**Instructions for the task**
Transcribe the comments on the George Bell case word for word, starting at "There is an" and ending at "published next week.".

**Text shown**
The excellent letter from the six historians applies their exact scholarship to the Bell case and reinforces the Carlile Report. Archbishop Welby’s comments are indefensible as is the position the CofE has taken on this matter. Certainly the Archbishop’s reputation and credibility is tarnished in the eyes of many of us. In the rush to accept uncritically the testament of ‘Carol’ and subsequently to defend the institution’s flawed process,the CofE hierarchy has shredded the reputation of a great and good man and done itself great harm.

Edward Prebble
Edward Prebble
6 years ago

I am sorry to repeat myself by acknowledging a personal investment in this case. I can provide an alibi for George Bell for at least one of the occasions when abuse was supposed to have been happening. He was in New Zealand, baptising me. +Bell ordained my father, and both my parents held him in the highest regard – “devotion” is not too strong a word. I am glad they had both died before this matter came out. Jeremy, while I agree with the main thrust of what you say, I think you are mistaken in one important regard. Lord… Read more »

David Lamming
David Lamming
6 years ago

There is an article by Adam Becket in the Church Times online referring to the historians’ and ecumenists’ letters: “Welby is urged to withdraw George Bell ‘cloud’ statement after Carlile report.” (19 January 2018). Becket also mentions another letter in preparation from a group of theologians, presumably to be published next week.
I endorse Daniel Lamont’s comment (19 January at 6.09 pm). Perhaps Archbishop Welby should be advised to re-read Luke 18, vv 1-6.

James Byron
James Byron
6 years ago

This is well meant, but the chances of Welby issuing a public retraction are vanishingly small: even if he were willing to cop to it (which would go against a lifetime of establishment training), he likely believes that any kind of retraction would harm “Carol’s” reputation. He’ll probably issue some kinda tap-dancing statement, but what people are seeking goes against everything he is.

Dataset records
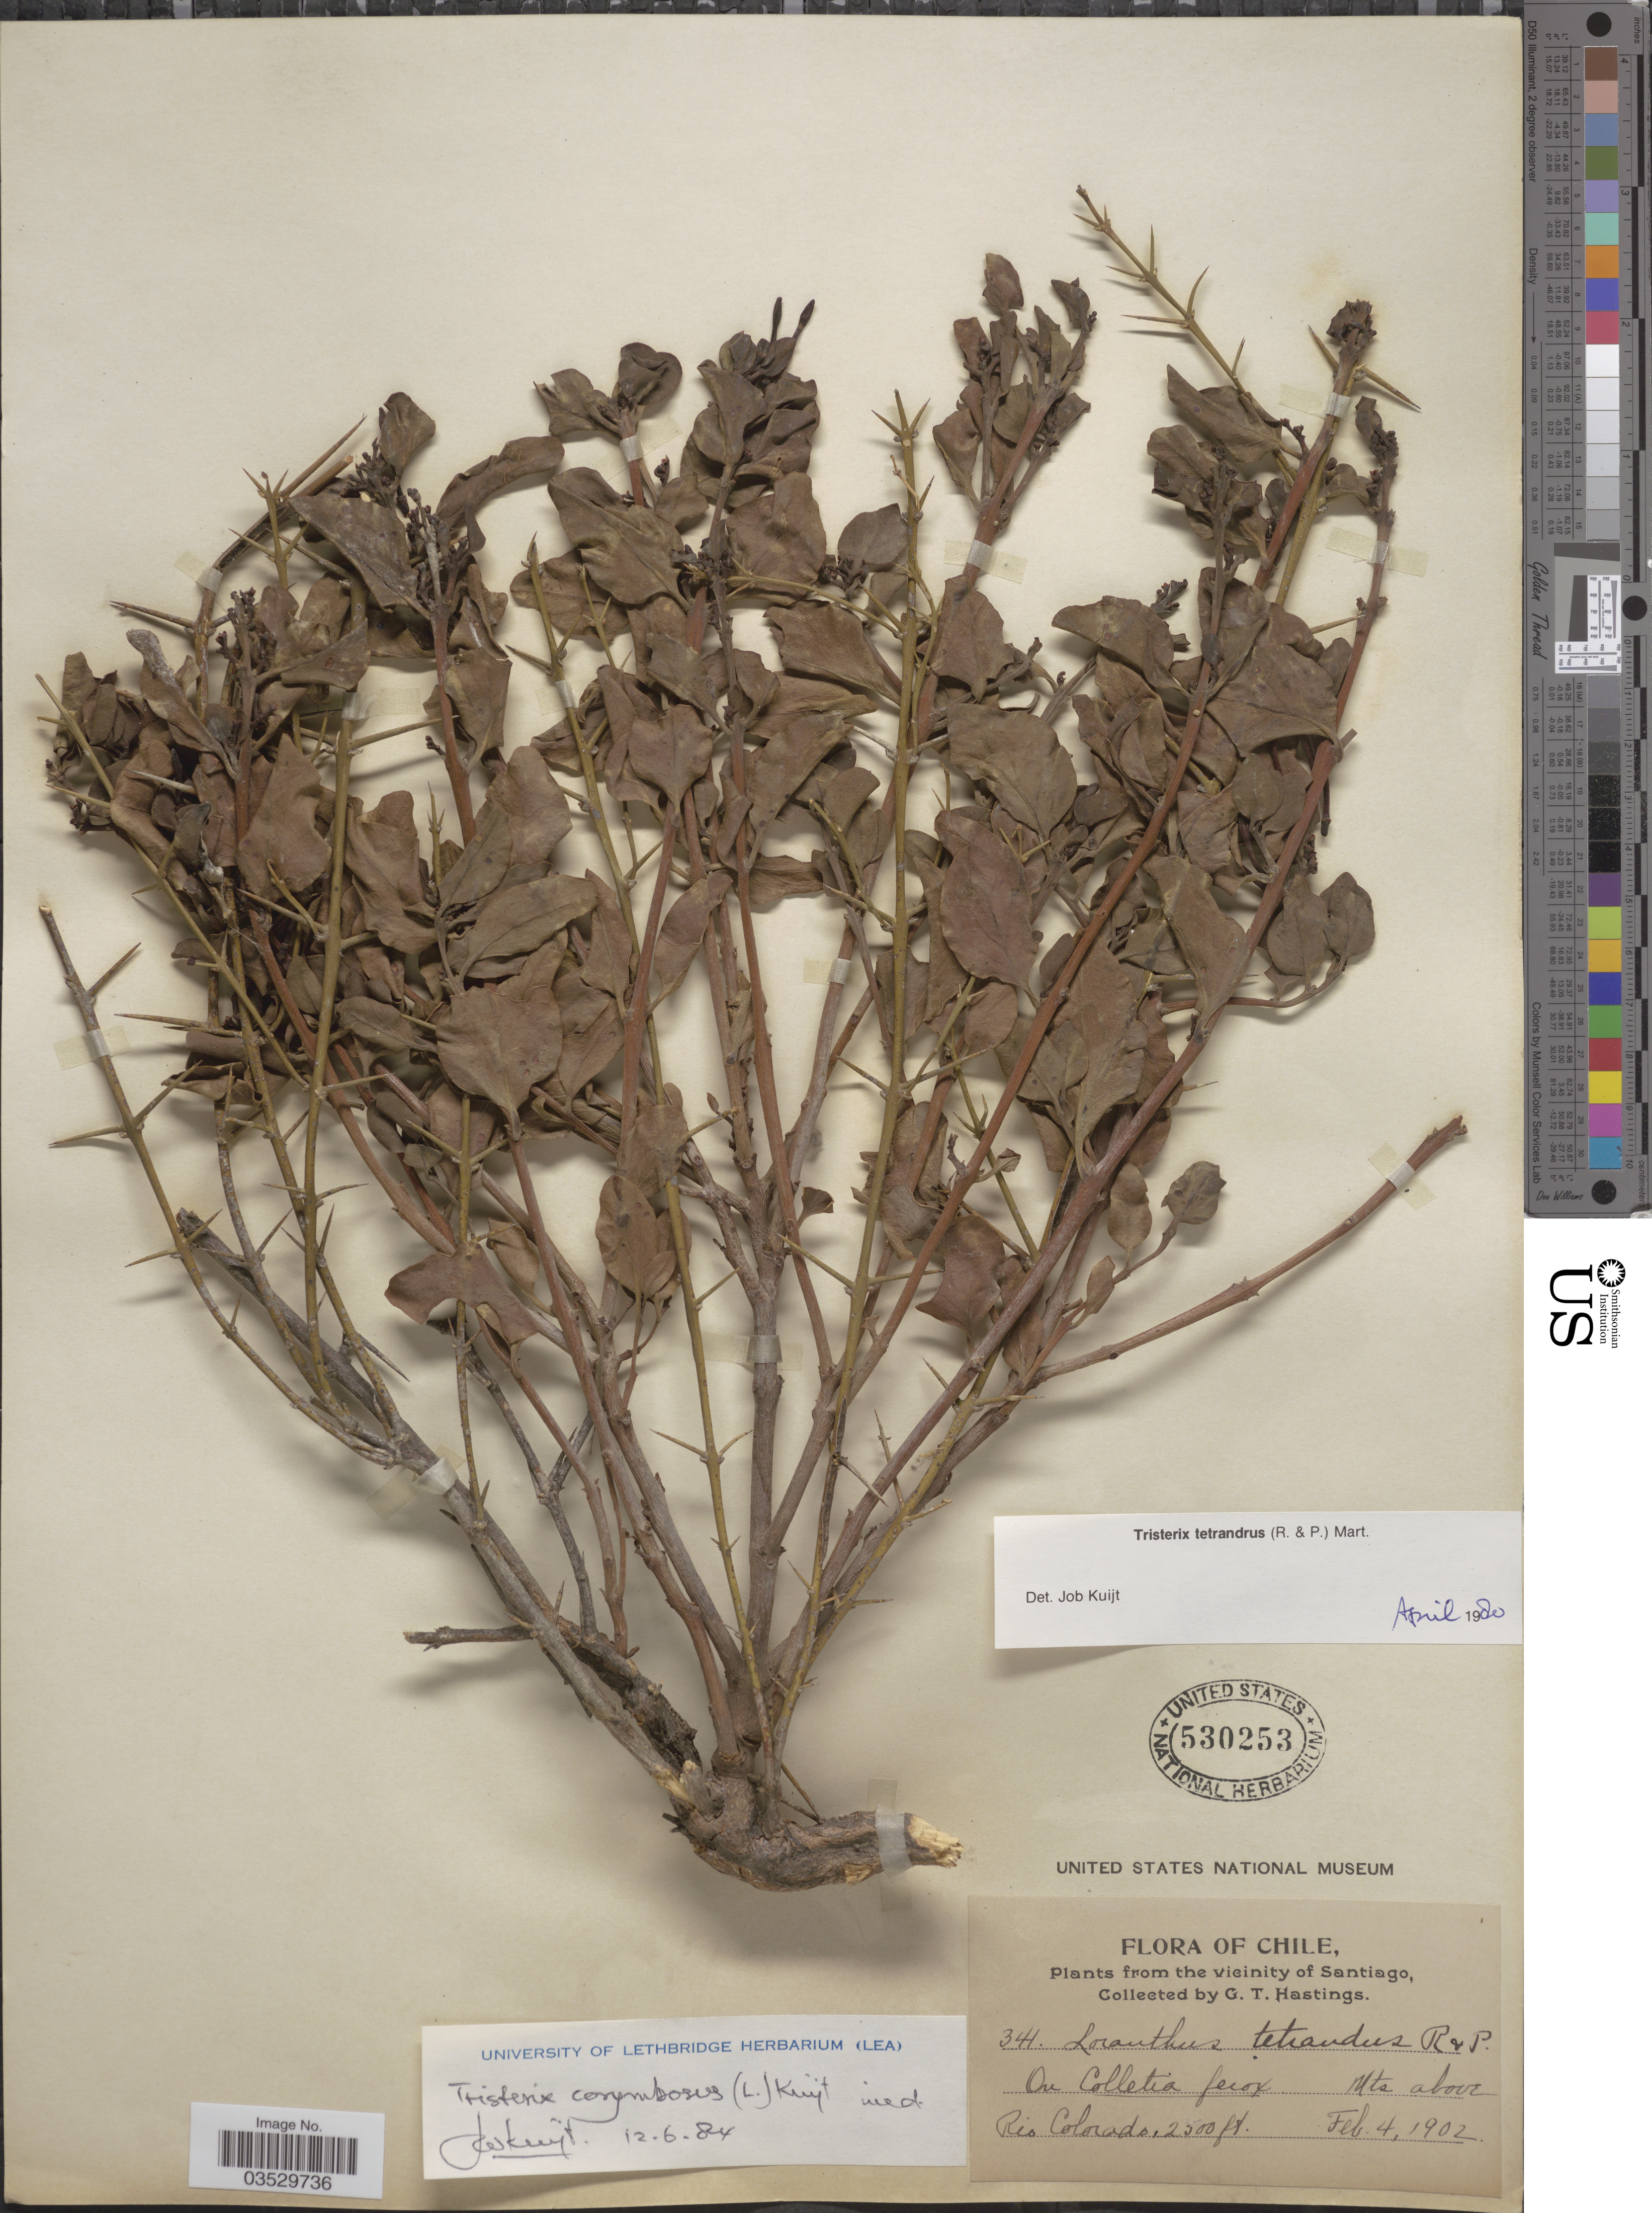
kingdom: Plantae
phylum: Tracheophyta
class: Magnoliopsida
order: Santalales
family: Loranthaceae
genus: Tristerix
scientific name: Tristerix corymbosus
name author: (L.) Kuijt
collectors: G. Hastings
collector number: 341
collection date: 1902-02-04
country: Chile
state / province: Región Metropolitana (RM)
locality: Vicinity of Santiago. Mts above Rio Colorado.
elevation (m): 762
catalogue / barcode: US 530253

**Result of the task**
There is an article by Adam Becket in the Church Times online referring to the historians’ and ecumenists’ letters: “Welby is urged to withdraw George Bell ‘cloud’ statement after Carlile report.” (19 January 2018). Becket also mentions another letter in preparation from a group of theologians, presumably to be published next week.